» **Assignment**:
Each line of the data below goes into the copy exactly; pictures do not.

» **Supplied material**:
= = = =

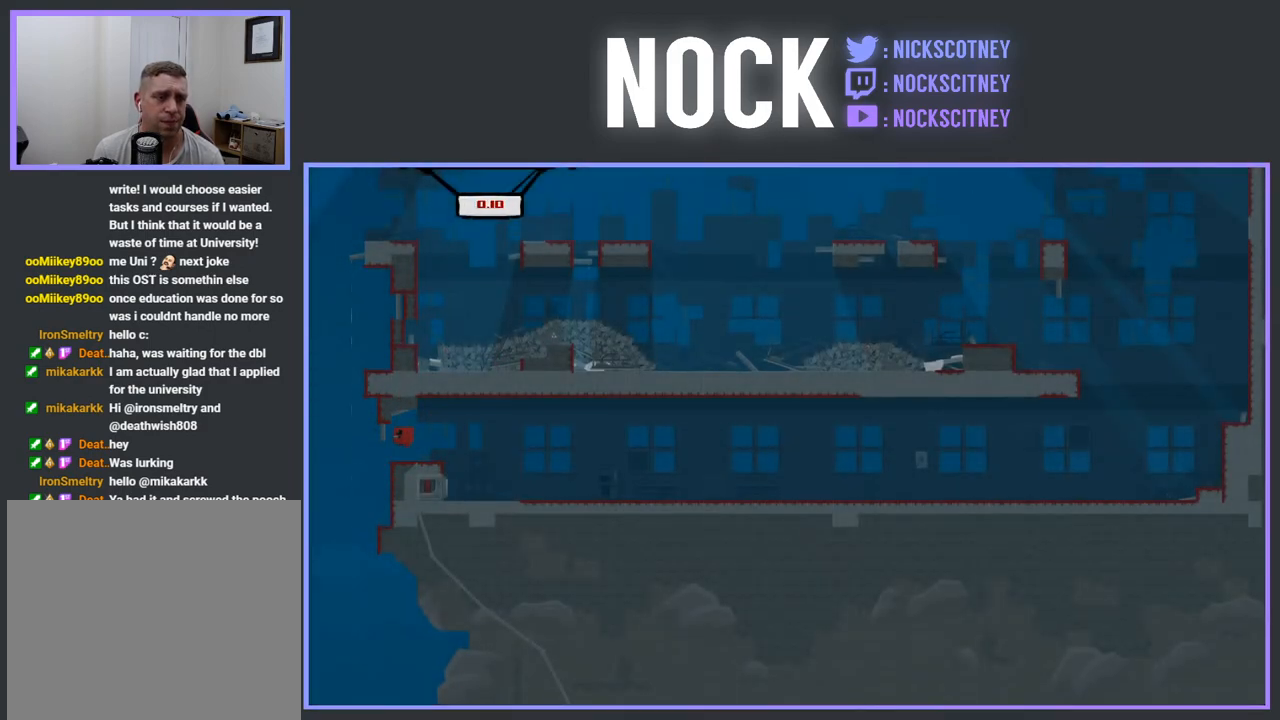
{"buttons": [], "events": [[300, "DPAD_LEFT", "down"], [467, "DPAD_LEFT", "up"]]}
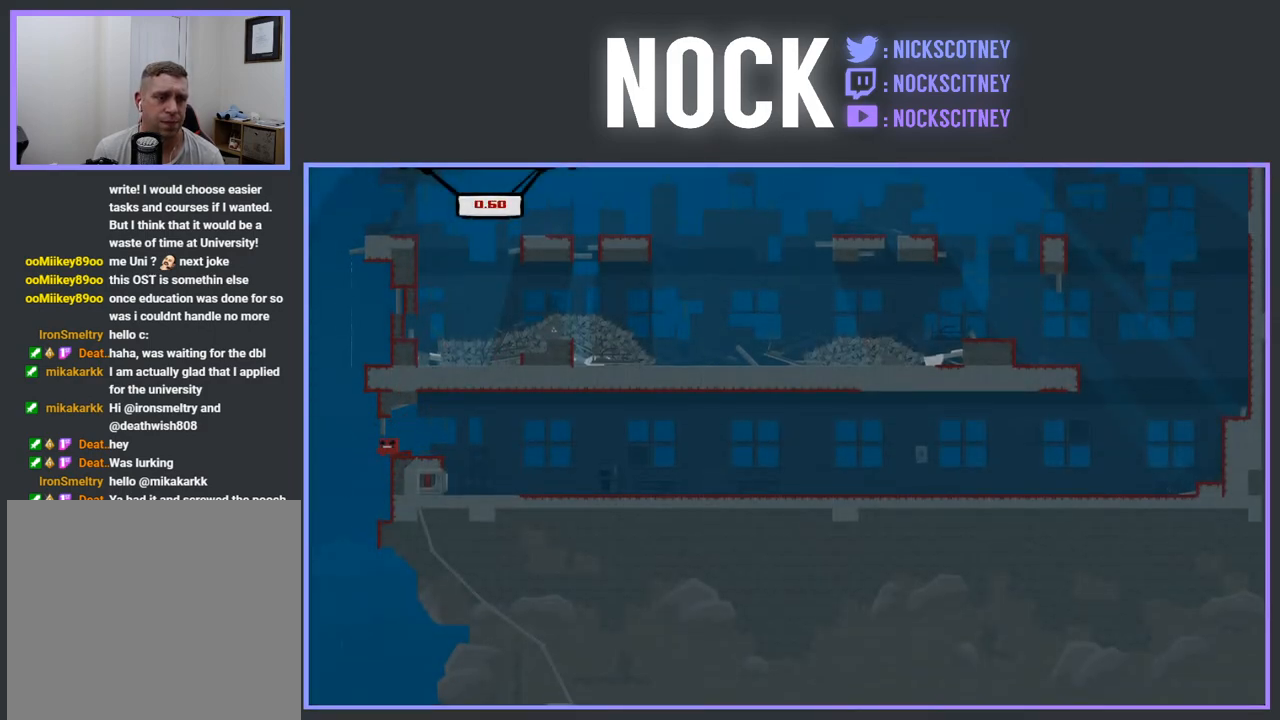
{"buttons": [], "events": [[317, "DPAD_LEFT", "down"], [450, "DPAD_LEFT", "up"]]}
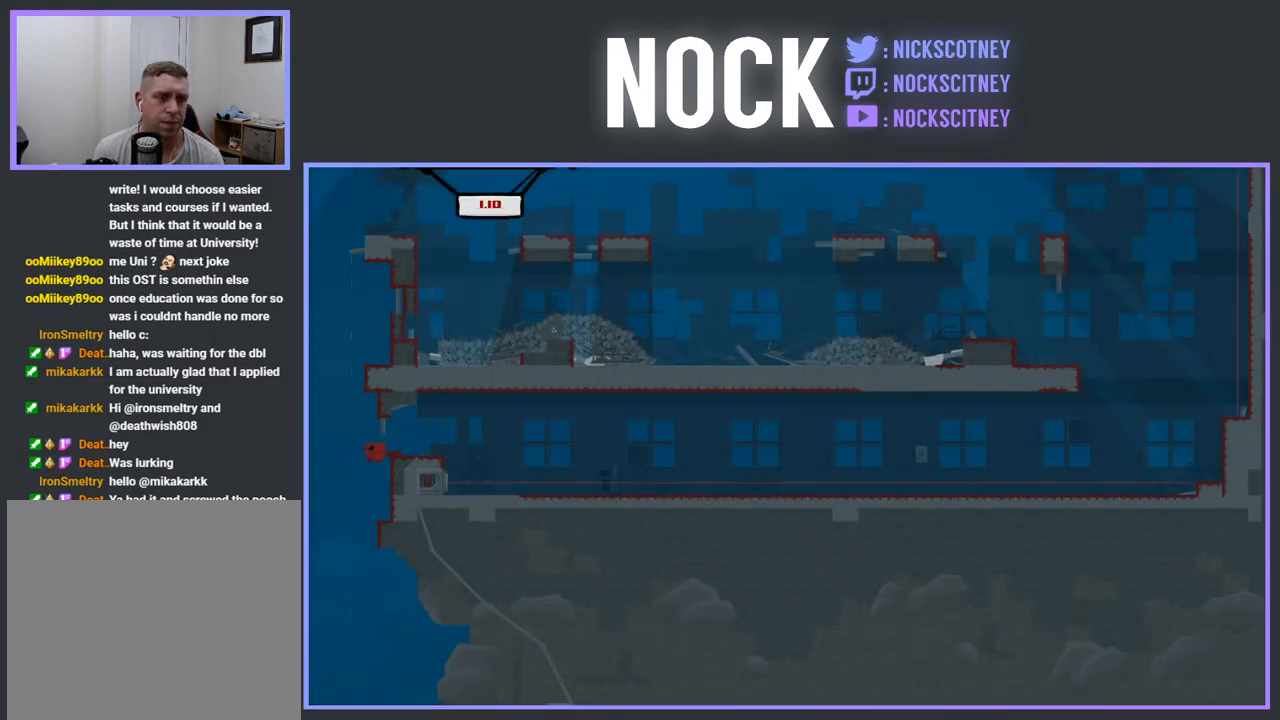
{"buttons": ["CROSS", "R2"], "events": [[67, "DPAD_RIGHT", "down"], [417, "R2", "down"], [450, "CROSS", "down"], [467, "DPAD_RIGHT", "up"]]}
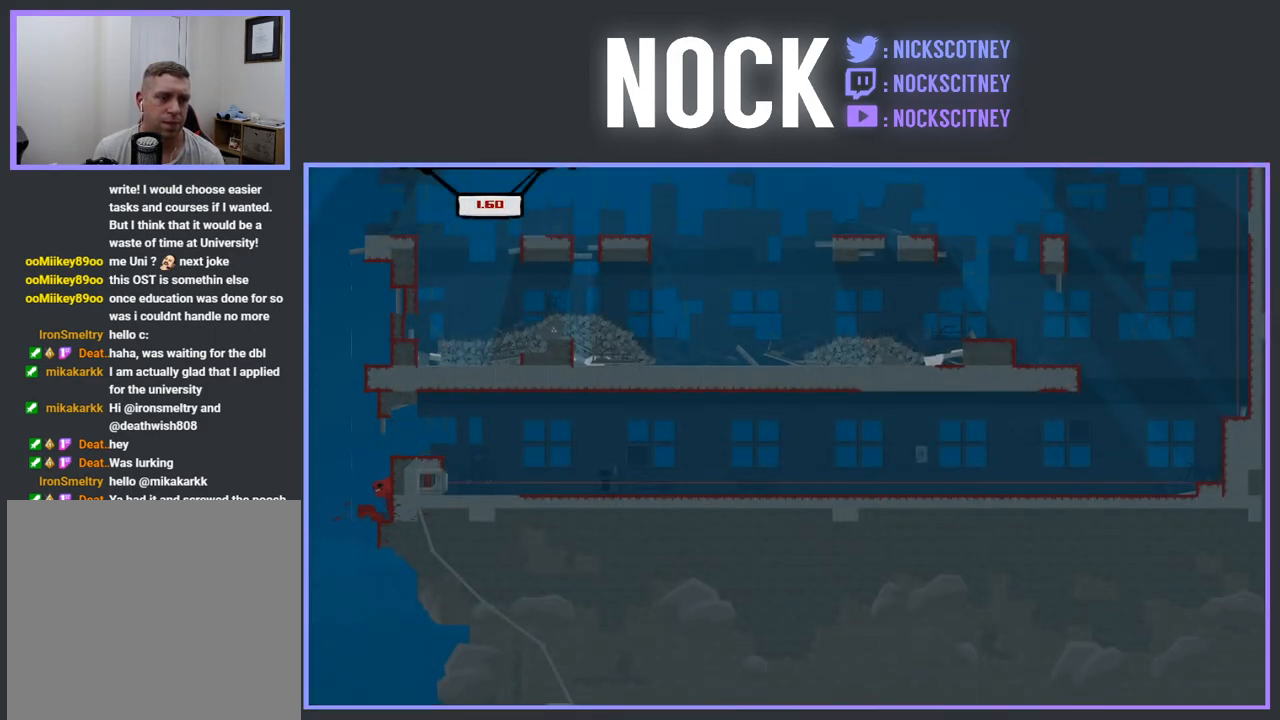
{"buttons": ["CROSS", "R2", "DPAD_RIGHT"], "events": [[67, "CROSS", "up"], [67, "R2", "up"], [267, "DPAD_RIGHT", "down"], [317, "R2", "down"], [333, "CROSS", "down"]]}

= = = =

» **Exercise solution**:
{"buttons": [], "events": [[300, "DPAD_LEFT", "down"], [467, "DPAD_LEFT", "up"]]}
{"buttons": [], "events": [[317, "DPAD_LEFT", "down"], [450, "DPAD_LEFT", "up"]]}
{"buttons": ["CROSS", "R2"], "events": [[67, "DPAD_RIGHT", "down"], [417, "R2", "down"], [450, "CROSS", "down"], [467, "DPAD_RIGHT", "up"]]}
{"buttons": ["CROSS", "R2", "DPAD_RIGHT"], "events": [[67, "CROSS", "up"], [67, "R2", "up"], [267, "DPAD_RIGHT", "down"], [317, "R2", "down"], [333, "CROSS", "down"]]}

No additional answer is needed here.